We must never underestimate the cost of division within the body of Christ. As Jesus reminds us in the High Priestly Prayer, our unity is directly linked to the mission of God and is our testament to the unifying power of God’s love in the face of hatred and division.
“The glory that you have given me I have given them, so that they may be one, as we are one, I in them and you in me, that they may become completely one, so that the world may know that you have sent me and have loved them even as you have loved me” (John 17:22-23).

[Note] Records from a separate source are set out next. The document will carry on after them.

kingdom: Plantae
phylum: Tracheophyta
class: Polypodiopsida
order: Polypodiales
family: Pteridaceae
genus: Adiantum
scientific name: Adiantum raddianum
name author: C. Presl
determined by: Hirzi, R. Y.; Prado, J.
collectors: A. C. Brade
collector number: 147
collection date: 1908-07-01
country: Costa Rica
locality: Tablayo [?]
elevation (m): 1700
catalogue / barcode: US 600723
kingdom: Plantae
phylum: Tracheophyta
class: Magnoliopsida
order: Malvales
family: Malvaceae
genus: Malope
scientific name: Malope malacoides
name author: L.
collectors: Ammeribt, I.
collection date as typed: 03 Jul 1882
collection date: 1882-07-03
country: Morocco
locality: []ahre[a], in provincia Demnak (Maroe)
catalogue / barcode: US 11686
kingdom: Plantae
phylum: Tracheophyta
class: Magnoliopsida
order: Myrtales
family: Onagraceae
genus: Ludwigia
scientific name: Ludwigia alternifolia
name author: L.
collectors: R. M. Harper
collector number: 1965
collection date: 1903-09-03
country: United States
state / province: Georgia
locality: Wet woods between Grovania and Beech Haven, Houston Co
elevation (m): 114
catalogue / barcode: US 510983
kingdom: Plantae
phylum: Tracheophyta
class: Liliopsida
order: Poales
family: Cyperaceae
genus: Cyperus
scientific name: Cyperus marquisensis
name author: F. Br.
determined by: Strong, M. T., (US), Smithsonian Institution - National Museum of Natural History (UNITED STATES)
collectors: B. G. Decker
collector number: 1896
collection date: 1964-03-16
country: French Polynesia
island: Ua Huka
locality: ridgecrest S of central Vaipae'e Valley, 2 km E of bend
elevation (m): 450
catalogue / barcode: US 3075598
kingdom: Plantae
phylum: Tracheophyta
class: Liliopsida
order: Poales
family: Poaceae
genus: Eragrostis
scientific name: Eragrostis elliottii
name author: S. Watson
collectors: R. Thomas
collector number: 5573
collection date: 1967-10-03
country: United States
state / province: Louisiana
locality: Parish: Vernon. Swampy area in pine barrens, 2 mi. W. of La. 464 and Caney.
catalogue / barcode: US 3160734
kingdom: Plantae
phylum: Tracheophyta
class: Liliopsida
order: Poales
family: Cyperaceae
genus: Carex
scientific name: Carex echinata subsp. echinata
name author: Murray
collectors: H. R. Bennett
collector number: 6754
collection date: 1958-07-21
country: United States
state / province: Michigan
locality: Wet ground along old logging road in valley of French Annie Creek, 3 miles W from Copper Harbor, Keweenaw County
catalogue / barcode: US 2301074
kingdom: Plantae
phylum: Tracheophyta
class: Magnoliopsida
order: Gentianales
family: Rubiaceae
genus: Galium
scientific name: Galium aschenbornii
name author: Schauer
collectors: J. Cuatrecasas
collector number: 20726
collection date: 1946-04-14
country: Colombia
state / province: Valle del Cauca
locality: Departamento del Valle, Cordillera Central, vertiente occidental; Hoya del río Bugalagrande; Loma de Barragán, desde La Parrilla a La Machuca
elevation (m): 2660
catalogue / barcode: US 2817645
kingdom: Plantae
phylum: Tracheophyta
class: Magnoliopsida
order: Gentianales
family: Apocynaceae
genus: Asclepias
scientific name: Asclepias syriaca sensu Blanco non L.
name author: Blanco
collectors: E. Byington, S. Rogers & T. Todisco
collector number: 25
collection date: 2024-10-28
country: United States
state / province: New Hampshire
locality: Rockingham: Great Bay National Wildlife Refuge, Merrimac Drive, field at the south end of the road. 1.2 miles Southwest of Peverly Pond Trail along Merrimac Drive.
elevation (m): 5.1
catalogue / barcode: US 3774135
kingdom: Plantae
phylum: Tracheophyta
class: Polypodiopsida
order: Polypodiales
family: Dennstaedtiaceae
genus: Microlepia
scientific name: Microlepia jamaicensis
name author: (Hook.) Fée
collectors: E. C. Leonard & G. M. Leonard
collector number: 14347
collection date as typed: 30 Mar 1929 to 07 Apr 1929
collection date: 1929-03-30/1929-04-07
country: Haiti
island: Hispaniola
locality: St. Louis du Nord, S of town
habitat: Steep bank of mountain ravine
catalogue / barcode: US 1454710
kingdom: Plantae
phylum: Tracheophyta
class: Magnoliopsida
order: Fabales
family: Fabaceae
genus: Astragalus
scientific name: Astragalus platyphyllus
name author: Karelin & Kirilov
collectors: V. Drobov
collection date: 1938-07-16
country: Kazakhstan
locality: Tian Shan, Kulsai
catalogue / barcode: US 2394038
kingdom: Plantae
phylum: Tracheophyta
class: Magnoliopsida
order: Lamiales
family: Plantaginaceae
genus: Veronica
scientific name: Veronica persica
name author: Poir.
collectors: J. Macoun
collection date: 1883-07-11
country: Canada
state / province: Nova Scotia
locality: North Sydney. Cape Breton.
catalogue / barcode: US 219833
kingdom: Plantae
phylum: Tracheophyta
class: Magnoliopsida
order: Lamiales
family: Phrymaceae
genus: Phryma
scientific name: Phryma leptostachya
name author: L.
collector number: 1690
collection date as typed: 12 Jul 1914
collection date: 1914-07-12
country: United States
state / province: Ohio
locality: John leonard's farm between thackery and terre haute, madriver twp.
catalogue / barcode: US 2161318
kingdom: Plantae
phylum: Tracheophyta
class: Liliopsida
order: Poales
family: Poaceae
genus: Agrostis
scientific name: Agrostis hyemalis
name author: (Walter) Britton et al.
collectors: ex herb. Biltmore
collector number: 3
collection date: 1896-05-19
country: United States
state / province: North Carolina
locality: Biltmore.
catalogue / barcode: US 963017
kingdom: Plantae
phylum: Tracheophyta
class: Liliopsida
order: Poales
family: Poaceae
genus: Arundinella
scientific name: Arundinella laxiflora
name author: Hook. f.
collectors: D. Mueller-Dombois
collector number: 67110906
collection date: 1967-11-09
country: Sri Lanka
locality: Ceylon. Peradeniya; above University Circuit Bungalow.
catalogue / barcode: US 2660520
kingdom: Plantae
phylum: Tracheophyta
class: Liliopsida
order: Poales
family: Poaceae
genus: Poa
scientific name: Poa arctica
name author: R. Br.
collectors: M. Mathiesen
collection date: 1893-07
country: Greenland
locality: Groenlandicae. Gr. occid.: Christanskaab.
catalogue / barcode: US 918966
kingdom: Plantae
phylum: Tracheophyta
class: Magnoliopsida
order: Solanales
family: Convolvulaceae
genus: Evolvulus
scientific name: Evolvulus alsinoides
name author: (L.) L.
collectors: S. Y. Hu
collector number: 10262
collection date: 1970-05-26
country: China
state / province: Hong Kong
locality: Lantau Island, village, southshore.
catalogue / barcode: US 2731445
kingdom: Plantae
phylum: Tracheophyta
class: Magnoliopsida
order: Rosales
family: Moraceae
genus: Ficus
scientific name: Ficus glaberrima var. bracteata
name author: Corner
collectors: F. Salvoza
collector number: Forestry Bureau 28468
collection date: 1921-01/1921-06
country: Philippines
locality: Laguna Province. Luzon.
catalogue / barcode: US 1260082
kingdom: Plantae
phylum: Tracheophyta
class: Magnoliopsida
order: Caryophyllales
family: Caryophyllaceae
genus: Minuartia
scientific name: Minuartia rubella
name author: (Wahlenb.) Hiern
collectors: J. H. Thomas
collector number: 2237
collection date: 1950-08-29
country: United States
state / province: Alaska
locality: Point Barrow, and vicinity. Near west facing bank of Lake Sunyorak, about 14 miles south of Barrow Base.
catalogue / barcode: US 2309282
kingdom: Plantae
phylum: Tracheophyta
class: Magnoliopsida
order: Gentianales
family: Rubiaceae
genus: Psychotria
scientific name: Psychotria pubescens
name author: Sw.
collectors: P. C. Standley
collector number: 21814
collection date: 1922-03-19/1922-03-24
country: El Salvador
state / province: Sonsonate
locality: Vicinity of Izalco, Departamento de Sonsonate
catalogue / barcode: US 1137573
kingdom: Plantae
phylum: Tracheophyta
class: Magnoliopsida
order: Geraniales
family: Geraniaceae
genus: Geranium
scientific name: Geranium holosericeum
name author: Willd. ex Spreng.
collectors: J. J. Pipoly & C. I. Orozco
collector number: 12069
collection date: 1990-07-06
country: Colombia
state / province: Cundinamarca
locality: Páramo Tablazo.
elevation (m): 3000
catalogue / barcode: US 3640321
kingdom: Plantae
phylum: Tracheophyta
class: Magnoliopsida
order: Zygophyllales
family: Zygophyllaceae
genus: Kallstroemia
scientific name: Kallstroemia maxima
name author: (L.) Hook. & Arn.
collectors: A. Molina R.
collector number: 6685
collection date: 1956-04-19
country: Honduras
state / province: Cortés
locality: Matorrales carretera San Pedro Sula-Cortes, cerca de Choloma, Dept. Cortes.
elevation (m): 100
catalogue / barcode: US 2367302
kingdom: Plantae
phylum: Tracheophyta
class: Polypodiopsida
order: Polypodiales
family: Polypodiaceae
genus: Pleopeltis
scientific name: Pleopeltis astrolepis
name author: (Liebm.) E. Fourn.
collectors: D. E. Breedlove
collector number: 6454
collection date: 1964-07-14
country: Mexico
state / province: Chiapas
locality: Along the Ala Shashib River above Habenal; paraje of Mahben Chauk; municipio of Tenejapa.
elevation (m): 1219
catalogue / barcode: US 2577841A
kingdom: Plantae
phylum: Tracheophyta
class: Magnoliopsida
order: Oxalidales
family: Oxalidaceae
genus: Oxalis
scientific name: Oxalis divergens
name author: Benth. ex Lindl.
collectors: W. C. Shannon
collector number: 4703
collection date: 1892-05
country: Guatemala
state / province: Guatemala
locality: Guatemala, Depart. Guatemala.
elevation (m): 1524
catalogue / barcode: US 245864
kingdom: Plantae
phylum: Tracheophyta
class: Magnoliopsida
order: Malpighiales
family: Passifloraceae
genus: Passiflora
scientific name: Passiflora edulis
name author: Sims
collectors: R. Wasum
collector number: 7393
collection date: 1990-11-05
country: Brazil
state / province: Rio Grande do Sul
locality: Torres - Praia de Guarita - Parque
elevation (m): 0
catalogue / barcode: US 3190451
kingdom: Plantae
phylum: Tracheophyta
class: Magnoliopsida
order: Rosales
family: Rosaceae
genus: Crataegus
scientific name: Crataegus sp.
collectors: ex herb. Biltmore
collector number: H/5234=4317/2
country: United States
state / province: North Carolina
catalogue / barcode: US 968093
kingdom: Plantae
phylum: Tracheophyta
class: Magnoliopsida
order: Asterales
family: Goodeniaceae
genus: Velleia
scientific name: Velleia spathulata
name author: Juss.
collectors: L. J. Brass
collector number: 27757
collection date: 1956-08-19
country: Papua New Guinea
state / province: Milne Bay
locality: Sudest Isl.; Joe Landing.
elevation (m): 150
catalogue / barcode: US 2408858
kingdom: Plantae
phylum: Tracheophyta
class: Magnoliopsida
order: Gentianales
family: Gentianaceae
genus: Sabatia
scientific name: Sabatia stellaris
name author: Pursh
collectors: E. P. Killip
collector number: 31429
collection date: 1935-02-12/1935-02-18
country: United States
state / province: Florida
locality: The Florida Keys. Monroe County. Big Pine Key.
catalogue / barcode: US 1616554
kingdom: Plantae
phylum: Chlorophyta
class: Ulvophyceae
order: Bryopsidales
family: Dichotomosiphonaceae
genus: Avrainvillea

One of the great joys of serving as a pastor is serving the communion meal to the congregation. In this act, the beautiful diversity of the church is on full display! I am frequently reminded that the church is one of the only places in our entire lives in which such racial, cultural, and economic diversity comes together in a posture of humility and equality. Before the Lord, we are simply sons and daughters, equally loved and cherished by him. A Fortune 500 CEO and a 5th grade student pray the Lord’s Prayer in unison, their voices uniting in petition and praise. A man suffering from severe mental and physical limitations and a woman who is a world-class athlete receive the same bread and drink from the same cup.
We come together, not as individuals who happen to brush shoulders, but as family united together by the same Lord who reminds us that our identity is deeply bound up in our ability to dignify, honor, and embrace the other.